• **Passage to read**

::::::

The obvious reality subtext here is that the depths of Puget Sound are the home of the world’s largest octopus, the Giant Pacific, which can have wingspans up to 30 feet across and weigh over 600 pounds. Not kraken dimensions maybe, but the closest available approximation. Apparently they love to congregate under the West Seattle Bridge. There just has to be a great joke in there some place, but it has yet to surface.
Of course no one should accuse the NHL moguls or most Seattle fans of actually knowing about the Giant Pacific octopus and cleverly making the obscure connection. But the connection is there, and on some deeper level it has managed to seep through.
Yeah, except the Kraken were (supposedly) from Scandinavia.
It might be important to recognize the Scandinavian presence in the city. Ballard is prominently Scandinavian, with many other areas as well. You don’t get more Scandinavian than “Nordstrom” – the original Seahawks owners. Just food for thought.
I thought of that too. Seattle was largely settled by Scandinavian loggers and seafarers and fishermen. the dark cold waters and gloomy skies apparently reminded them of home.

::::::

• **Supplied information**
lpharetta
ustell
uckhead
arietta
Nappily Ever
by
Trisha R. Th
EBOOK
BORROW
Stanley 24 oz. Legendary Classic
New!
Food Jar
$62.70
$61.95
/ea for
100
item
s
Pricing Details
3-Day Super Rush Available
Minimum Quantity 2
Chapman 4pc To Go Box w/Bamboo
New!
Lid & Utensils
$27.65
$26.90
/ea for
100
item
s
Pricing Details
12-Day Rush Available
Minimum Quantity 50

::::::

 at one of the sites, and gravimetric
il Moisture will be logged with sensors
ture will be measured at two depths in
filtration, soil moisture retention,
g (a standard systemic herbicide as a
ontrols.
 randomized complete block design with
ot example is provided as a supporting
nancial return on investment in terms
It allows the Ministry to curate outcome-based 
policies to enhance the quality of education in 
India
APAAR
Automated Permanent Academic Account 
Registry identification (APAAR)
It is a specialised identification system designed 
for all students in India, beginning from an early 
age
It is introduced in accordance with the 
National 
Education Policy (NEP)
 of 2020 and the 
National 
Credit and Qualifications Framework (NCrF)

::::::

• **What the task requires**
Swap "loggers" for "farmers" and write out everything in the Kraken discussion from "I thought of" down to "them of home.".

• **Solved exercise**
I thought of that too. Seattle was largely settled by Scandinavian farmers and seafarers and fishermen. the dark cold waters and gloomy skies apparently reminded them of home.